On September 15, 2010 domestic violence victim advocates served more than 70,000 adults and children nationwide, and answered more than 20,000 emergency hotline calls during a single 24-hour period. In addition to the number of victims served, more than 30,000 individuals attended 1,240 training sessions provided by local domestic violence programs to help prevent violence.
But during that same 24 hour period, more than 9,000 requests for services went unmet, largely due to lack of funding. And on that same day, across the US, three women were murdered by their intimate partners, and thirty-six babies were born to mothers seeking refuge in domestic violence shelters.

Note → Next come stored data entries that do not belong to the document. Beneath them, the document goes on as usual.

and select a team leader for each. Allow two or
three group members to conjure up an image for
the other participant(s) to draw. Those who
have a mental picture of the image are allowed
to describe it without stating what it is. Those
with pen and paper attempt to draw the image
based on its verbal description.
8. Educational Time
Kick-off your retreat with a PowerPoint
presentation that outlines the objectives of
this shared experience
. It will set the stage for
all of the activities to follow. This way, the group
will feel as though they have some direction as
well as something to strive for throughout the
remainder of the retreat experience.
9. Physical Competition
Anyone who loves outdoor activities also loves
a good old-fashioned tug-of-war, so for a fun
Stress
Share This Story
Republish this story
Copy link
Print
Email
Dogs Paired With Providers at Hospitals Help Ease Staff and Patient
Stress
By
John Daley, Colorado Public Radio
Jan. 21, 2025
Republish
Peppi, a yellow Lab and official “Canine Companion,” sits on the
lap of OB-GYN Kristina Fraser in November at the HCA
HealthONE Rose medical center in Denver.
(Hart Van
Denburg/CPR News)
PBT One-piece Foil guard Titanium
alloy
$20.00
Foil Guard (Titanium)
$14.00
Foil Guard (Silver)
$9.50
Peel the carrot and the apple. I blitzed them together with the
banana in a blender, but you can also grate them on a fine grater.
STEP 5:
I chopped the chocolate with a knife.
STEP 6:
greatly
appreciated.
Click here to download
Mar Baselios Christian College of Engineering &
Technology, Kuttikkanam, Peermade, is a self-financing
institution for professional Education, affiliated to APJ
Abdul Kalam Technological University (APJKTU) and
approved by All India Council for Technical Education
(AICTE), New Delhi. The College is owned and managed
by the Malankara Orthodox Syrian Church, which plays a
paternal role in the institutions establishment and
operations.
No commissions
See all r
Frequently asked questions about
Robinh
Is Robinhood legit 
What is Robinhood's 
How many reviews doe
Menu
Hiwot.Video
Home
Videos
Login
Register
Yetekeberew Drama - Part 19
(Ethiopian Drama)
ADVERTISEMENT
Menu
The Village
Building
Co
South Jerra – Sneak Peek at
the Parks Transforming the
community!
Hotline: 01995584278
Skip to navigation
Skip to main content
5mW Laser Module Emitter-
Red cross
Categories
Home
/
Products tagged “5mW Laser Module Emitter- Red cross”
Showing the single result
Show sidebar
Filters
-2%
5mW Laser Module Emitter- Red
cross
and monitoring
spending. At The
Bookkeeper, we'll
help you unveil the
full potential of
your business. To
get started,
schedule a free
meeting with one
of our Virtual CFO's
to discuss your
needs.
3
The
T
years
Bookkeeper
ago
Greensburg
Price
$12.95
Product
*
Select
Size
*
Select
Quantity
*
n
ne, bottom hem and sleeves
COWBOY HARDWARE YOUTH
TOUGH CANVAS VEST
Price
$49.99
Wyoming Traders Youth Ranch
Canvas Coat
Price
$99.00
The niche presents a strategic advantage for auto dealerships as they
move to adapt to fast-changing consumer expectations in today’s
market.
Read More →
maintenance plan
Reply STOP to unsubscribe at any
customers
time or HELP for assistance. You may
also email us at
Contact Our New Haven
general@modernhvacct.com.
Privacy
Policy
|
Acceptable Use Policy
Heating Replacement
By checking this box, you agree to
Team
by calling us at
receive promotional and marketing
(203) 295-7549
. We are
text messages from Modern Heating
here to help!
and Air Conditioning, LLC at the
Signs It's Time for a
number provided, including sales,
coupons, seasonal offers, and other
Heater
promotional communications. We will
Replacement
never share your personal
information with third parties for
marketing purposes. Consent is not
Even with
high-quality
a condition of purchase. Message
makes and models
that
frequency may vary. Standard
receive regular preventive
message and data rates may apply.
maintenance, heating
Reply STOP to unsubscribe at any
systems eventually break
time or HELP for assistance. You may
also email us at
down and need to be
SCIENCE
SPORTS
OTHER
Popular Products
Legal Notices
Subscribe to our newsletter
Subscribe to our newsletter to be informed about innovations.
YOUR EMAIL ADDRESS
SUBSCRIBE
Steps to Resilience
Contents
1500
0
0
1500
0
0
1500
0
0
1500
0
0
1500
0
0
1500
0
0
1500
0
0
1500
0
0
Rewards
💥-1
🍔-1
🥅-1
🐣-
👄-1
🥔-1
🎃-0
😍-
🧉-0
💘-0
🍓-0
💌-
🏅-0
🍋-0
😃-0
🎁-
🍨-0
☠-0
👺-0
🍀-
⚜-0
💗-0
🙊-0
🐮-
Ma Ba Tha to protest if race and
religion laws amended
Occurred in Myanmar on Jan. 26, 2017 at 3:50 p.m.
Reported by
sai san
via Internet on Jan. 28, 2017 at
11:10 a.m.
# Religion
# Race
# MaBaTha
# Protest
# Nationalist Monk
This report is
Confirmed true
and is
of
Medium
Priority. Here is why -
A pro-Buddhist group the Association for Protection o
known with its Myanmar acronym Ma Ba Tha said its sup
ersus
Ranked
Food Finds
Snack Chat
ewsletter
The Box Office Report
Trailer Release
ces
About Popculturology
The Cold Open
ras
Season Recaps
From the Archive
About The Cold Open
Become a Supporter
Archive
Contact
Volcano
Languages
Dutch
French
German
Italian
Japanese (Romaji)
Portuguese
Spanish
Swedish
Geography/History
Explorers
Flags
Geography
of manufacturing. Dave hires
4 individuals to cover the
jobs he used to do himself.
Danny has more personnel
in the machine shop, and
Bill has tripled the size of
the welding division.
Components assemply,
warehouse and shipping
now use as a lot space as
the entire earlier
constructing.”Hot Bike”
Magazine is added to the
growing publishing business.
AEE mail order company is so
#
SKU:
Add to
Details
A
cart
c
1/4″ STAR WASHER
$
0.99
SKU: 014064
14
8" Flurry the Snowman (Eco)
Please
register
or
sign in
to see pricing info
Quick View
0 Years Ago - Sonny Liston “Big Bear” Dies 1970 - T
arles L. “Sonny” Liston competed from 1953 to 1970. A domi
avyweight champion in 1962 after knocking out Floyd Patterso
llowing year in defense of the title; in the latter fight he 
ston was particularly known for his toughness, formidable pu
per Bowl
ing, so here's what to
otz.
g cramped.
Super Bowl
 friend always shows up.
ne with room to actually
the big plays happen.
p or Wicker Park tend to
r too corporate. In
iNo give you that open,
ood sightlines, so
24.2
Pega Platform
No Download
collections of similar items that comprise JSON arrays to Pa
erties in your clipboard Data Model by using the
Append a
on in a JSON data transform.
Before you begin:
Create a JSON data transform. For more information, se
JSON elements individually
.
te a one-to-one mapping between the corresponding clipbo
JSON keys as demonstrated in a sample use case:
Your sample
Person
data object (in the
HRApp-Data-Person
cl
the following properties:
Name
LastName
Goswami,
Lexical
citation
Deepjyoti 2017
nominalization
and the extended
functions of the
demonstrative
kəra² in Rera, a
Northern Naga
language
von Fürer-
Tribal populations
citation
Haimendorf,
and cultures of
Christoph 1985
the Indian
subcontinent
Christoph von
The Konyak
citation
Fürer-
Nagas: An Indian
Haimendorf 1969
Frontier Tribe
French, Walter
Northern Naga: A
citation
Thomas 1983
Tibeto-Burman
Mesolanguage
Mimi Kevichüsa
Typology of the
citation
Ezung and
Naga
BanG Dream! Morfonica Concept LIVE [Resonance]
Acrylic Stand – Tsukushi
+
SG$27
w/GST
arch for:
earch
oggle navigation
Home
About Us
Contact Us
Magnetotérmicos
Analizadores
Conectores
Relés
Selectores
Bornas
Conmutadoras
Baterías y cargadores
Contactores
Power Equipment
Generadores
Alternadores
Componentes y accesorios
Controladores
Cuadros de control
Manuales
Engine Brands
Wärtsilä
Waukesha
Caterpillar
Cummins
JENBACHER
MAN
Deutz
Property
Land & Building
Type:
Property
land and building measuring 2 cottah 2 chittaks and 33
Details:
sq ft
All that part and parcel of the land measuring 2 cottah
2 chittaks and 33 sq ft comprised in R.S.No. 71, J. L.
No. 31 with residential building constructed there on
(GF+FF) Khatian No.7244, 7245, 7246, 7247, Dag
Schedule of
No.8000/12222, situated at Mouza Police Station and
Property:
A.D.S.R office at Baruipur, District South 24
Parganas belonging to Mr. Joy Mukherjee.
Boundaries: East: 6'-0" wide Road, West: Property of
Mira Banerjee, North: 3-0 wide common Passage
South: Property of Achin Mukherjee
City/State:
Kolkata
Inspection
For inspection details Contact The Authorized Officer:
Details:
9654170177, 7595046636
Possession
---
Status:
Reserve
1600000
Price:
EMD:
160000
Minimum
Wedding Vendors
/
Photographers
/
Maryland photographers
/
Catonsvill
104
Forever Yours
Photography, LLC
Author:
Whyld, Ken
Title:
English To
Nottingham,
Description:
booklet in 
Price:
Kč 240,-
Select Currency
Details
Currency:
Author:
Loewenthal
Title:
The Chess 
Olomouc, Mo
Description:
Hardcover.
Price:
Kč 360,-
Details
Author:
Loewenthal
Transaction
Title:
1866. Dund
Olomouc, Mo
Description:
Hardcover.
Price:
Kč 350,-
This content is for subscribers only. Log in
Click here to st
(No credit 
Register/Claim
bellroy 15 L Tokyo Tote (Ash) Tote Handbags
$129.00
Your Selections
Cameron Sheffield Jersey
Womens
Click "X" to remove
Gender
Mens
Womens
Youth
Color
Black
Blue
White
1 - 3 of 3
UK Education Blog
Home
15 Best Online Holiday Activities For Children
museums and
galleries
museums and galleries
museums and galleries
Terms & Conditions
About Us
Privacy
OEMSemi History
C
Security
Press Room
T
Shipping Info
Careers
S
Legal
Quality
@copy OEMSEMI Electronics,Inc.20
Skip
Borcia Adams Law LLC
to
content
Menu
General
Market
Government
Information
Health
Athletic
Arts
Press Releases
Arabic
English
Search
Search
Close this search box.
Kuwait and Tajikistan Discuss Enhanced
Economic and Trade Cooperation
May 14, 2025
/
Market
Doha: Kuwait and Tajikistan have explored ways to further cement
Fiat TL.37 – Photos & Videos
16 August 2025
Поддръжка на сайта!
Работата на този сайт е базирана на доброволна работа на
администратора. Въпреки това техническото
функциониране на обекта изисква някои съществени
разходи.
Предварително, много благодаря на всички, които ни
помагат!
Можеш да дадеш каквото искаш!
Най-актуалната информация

The above data comes from a National Network to End Domestic Violence (NNEDV) survey of 1747 domestic violence agencies around the country, which gives stark insight into the urgent and ongoing need for domestic violence advocacy and assistance, in addition to the pressing budgetary and financial difficulties faced by both victims and DV advocates.
Although hard economic times do not cause domestic violence, factors associated with economic uncertainties (e.g. joblessness, alcohol/substance abuse, financial insolvency or insecurity) can be triggers for increases in the severity and frequency of abuse. At the same time, decreased revenue and the subsequent “belt tightening” that generally accompanies harsh economic realities, tends to prompt governments and private individuals to become more frugal in their spending and donor contributions, placing increased strain on the funding and budgets of many victims advocacy agencies that rely on private donations and government funding. The end result, says Sue Else, president of NNEDV, is that DV agencies around the country are experiencing a painful series of economic choices, “the economy is exacerbating domestic violence, and victim advocates across the country are struggling to do more with less.” But, she says, most agencies take great pains to avoid letting these harsh, new realities affect client interaction or victims services.
Still, this troubling catch-22 is vividly outlined in the data reported by the NNEDV study: more than 80% of local domestic violence programs reported an increased demand for their services while nearly the same number reported decreases in funding.